▶ [INPUT DATA]:
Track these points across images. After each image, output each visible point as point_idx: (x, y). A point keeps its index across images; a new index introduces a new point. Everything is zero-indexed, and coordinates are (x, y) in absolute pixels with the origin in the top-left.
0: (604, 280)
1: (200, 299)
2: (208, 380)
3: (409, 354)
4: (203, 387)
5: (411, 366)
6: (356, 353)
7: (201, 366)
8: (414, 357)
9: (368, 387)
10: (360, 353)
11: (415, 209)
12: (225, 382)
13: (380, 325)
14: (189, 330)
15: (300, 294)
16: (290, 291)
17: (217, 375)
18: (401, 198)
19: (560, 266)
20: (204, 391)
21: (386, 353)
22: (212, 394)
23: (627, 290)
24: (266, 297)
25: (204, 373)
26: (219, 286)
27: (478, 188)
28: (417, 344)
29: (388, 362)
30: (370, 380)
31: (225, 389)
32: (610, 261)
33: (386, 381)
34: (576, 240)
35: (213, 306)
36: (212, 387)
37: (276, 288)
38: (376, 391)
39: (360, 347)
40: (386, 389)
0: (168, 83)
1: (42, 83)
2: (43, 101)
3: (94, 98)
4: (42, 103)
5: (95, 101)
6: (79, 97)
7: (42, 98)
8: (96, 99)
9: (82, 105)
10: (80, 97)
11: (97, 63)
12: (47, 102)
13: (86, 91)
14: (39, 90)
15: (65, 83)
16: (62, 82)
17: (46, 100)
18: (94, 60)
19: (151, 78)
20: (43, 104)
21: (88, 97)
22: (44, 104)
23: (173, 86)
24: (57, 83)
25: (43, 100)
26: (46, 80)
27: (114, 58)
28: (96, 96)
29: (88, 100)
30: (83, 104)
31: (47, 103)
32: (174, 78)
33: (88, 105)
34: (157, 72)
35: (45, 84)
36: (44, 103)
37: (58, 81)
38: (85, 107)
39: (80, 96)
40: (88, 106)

* * *

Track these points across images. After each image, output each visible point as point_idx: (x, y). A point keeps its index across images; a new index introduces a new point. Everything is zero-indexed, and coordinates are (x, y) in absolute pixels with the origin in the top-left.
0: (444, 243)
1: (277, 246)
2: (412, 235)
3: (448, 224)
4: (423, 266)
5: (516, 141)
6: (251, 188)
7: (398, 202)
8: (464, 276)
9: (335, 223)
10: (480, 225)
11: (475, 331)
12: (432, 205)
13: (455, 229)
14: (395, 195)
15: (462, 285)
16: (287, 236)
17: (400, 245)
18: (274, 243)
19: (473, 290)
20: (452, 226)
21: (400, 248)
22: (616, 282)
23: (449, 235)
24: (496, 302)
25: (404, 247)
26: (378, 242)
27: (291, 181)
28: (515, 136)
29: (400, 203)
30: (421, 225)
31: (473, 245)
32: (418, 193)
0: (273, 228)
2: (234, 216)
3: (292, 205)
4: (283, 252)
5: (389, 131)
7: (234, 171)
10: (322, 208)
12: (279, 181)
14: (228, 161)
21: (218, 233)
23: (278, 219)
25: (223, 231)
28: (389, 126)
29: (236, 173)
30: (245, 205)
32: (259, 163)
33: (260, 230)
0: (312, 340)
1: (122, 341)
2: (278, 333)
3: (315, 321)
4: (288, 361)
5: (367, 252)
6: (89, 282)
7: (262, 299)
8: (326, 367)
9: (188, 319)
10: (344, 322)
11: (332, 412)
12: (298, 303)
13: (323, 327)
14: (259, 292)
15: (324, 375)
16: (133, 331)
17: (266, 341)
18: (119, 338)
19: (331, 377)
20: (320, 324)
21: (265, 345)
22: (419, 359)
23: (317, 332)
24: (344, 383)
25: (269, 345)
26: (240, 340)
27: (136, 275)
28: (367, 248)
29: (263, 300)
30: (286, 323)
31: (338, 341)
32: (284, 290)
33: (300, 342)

▶ [INSTRUCTIONS FOR THE TASK]: When the line with "10: (480, 225)" is reached in the data above, begin copying, and stop after the line with "31: (473, 245)"; copy each line exactly, both ends included.

▶ [RESULT]:
10: (480, 225)
11: (475, 331)
12: (432, 205)
13: (455, 229)
14: (395, 195)
15: (462, 285)
16: (287, 236)
17: (400, 245)
18: (274, 243)
19: (473, 290)
20: (452, 226)
21: (400, 248)
22: (616, 282)
23: (449, 235)
24: (496, 302)
25: (404, 247)
26: (378, 242)
27: (291, 181)
28: (515, 136)
29: (400, 203)
30: (421, 225)
31: (473, 245)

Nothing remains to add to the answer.